Selama beberapa minggu terakhir, ketegangan terjadi antara China dan Jepang. Keduanya bersitegang setelah Jepang membuang olahan air limbah Fukushima.
Oleh
Redaksi
·2 menit baca
Pada 12 tahun silam, gempa dan tsunami menghantam Jepang. Pembangkit Listrik Tenaga Nuklir Fukushima terdampak. Bencana menghentikan suplai listrik sehingga sistem pendingin pembangkit rusak. Alhasil, reaksi nuklir terus terjadi. Tabung reaktor pun meleleh dan meledak. Untuk mendinginkannya, air dialirkan terus-menerus ke reaktor. Upaya ini memberi hasil. Namun, air pendingin tentu menjadi berbahaya karena terkontaminasi radioaktif. Pengolahan kemudian dilakukan terhadapnya selama bertahun-tahun.

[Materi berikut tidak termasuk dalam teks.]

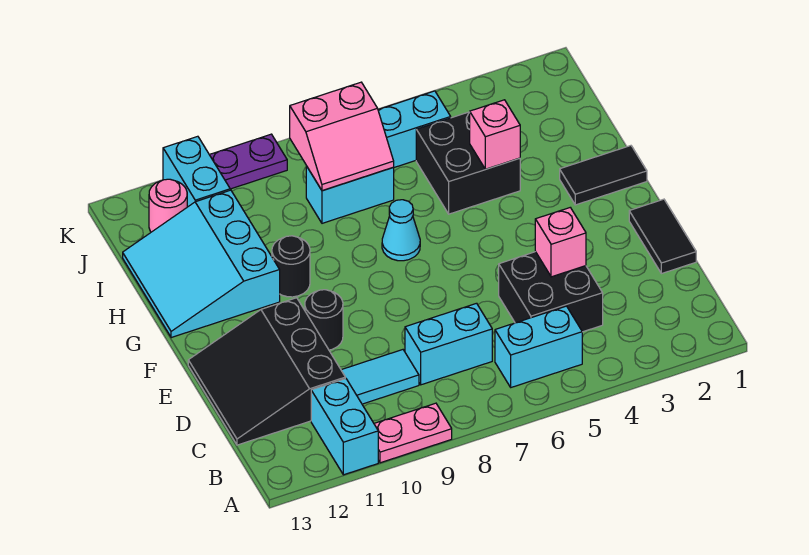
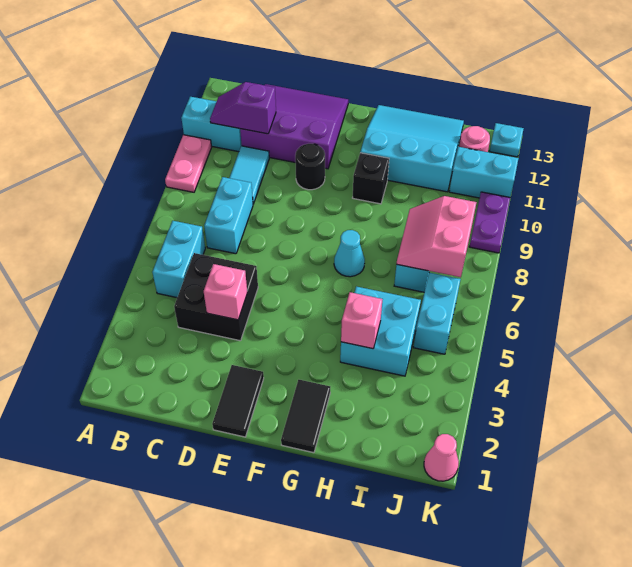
none -> purple 1x2 slope [210,82,276,134]
black 3x3 slope [188,298,345,445] -> purple 3x3 slope [240,84,348,169]
black 1x2 tile [629,199,696,274] -> black 1x2 tile turned to [212,365,264,437]
black 1x1 round brick [272,236,310,297] -> black 1x1 brick [353,153,389,204]
black 2x2 brick [416,112,520,214] -> cyan 2x2 brick [340,286,421,376]
none -> pink 1x1 cone [424,434,459,481]
none -> cyan 1x1 plate [490,123,524,157]

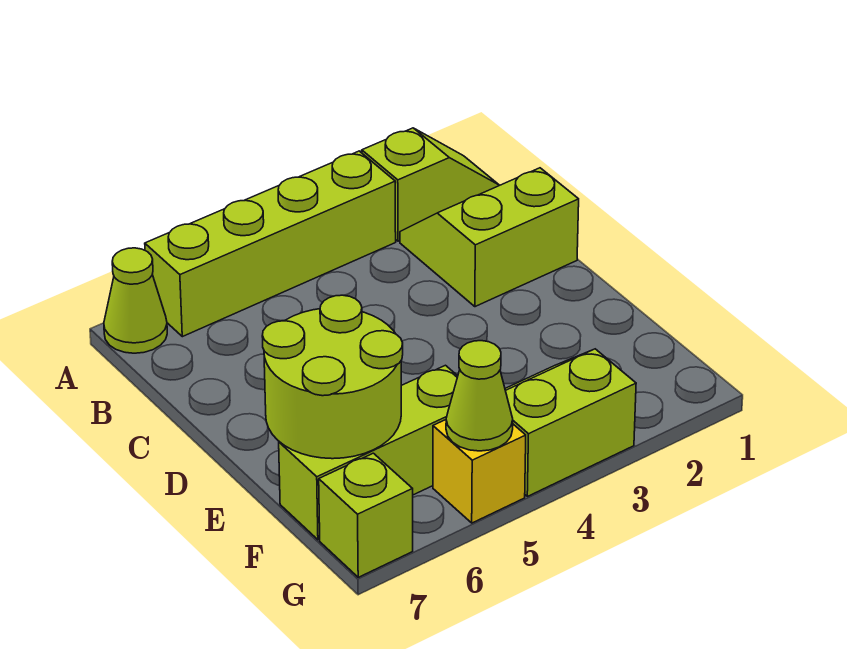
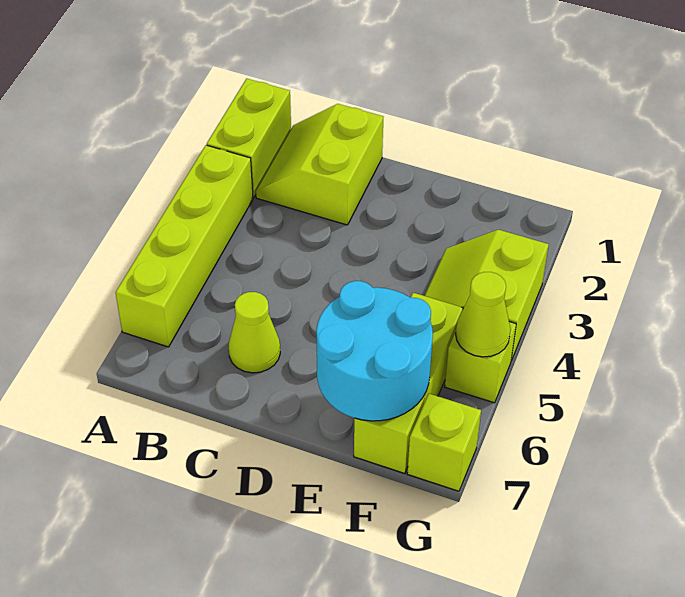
lime 1x2 slope [362,128,499,241] -> lime 1x2 brick [207,79,291,197]
lime 1x1 cone [104,248,167,353] -> lime 1x1 cone moved to [228,292,280,373]
lime 2x2 round brick [262,295,403,459] -> cyan 2x2 round brick [316,281,433,421]
yellow 1x1 brick [433,420,526,523] -> lime 1x1 brick [445,322,516,403]

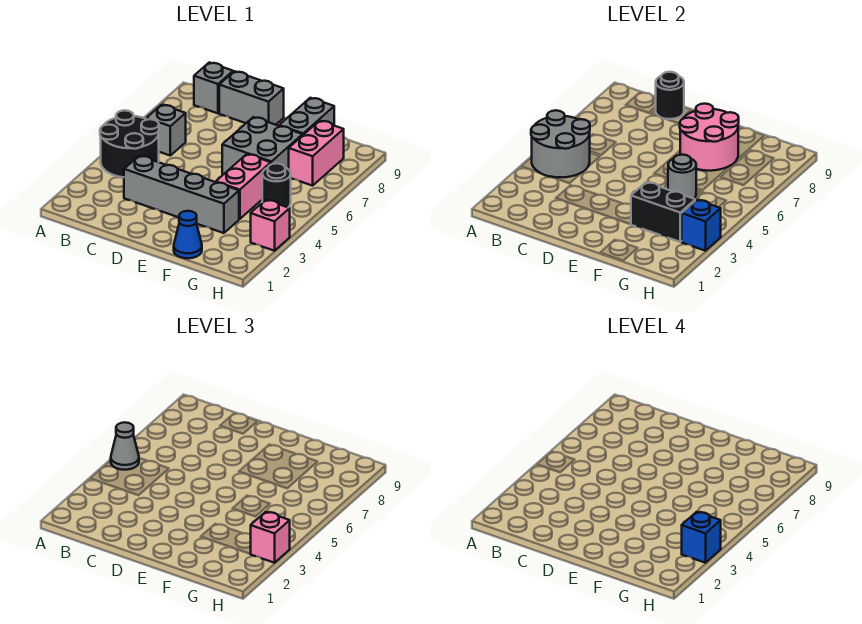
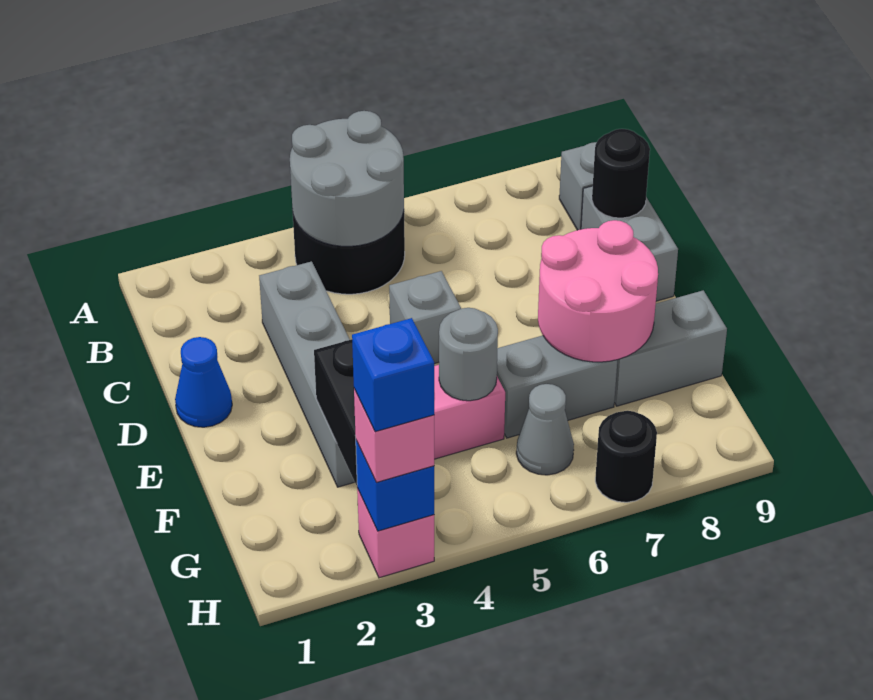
grey 1x1 cone [111,422,139,470] -> grey 1x1 cone moved to [516,384,574,475]
grey 1x1 brick [146,105,186,155] -> grey 1x1 brick moved to [389,271,461,364]
grey 2x2 brick [222,117,303,174] -> grey 1x2 brick [497,336,617,438]
blue 1x1 cone [174,211,202,258] -> blue 1x1 cone moved to [175,337,232,427]
black 1x1 round brick [262,163,291,207] -> black 1x1 round brick moved to [595,411,657,502]
pink 1x2 brick [289,121,344,186] -> none

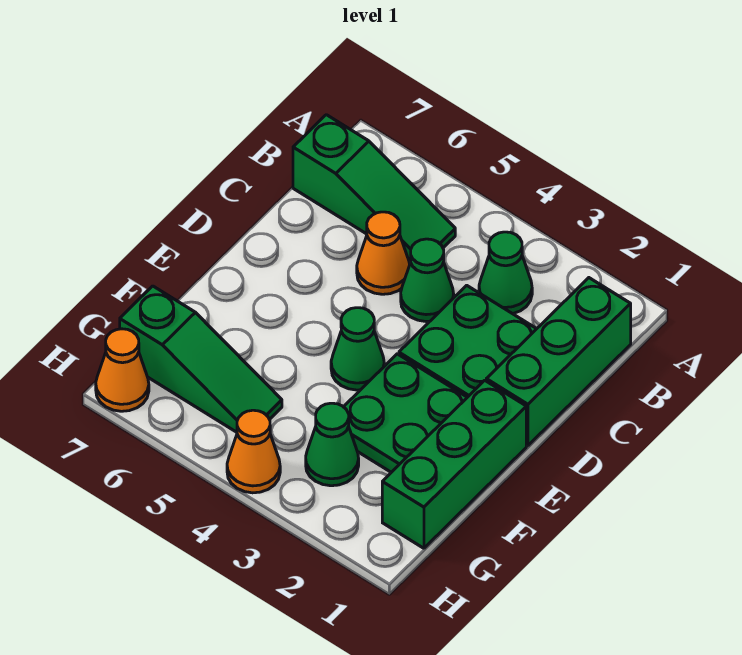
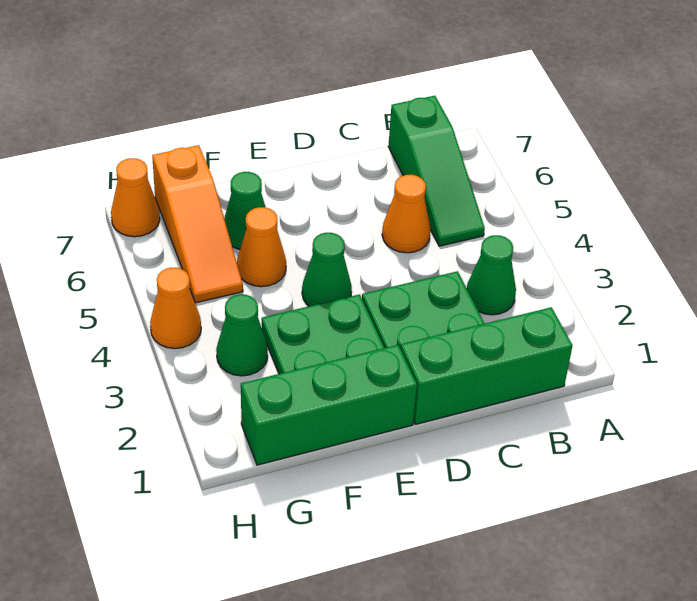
green 1x1 cone [401,239,454,322] -> green 1x1 cone moved to [224,172,265,249]
none -> orange 1x1 cone [237,207,286,287]
green 1x3 slope [120,286,282,432] -> orange 1x3 slope [152,145,243,303]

Setelah dinyatakan mengandung materi radioaktif di bawah batas berbahaya sebagaimana hasil pemeriksaan tim Badan Tenaga Atom Internasional (IAEA), olahan air limbah Fukushima ini mulai dibuang ke Samudra Pasifik, 24 Agustus 2023. Pembuangan direncanakan berlangsung 30 tahun.
Sejumlah kalangan mengkritik langkah Jepang membuang olahan air limbah Pembangkit Listrik Tenaga Nuklir (PLTN) Fukushima. Kelompok masyarakat sipil menilai olahan air limbah tetap merusak lingkungan hidup. Masyarakat di negara-negara Pasifik pun keberatan. Korea Selatan bersikap ”di tengah-tengah”. Pemerintah Korsel, seperti dikutip media Asia Nikkei, menerima keputusan Jepang sejauh sesuai aturan internasional. Seorang pejabatnya menyebut, Seoul tidak menolak atau tidak mendorong kebijakan itu. Masyarakat sipil Korsel dilaporkan mengkritik pembuangan limbah.
Pemerintah China paling keras menyuarakan penolakan terhadap kebijakan membuang olahan air limbah Fukushima. Impor hewan laut dari Jepang distop, padahal tahun lalu seperlima ekspor seafood Jepang menuju ke China. Bisa dibayangkan skala dampak yang ditimbulkan penghentian itu bagi industri perikanan di Jepang. Tak mengherankan, negara ini bersiap mengadukannya ke Organisasi Perdagangan Dunia (WTO).
Balai Kota Fukushima dilaporkan menerima ratusan telepon dari China. Hal itu memberikan gangguan serius. Pemerintah Jepang sampai harus memanggil Duta Besar China di Tokyo.
Ada dua hal yang bisa kita petik dari drama pembuangan olahan air limbah Fukushima. Pertama, isu limbah nuklir senantiasa sensitif. Masyarakat luas tidak mudah untuk menerima jaminan bahwa limbah radioaktif yang sudah diolah akan benar-benar aman.
Kedua, drama itu menunjukkan ”keterbelahan” yang dalam antara kubu Jepang dan China. Negara yang berada satu kubu dengan Jepang cenderung lunak dalam isu pembuangan olahan air limbah. Di dalamnya, selain Korsel, ada Amerika Serikat.
Di kubu yang berbeda, China bersikap sangat keras. Langkah Beijing menghentikan impor seafood dari Jepang kembali menegaskan bahwa ekonomi, dalam hal ini perdagangan, menjadi medan laga penting dalam persaingan geopolitik.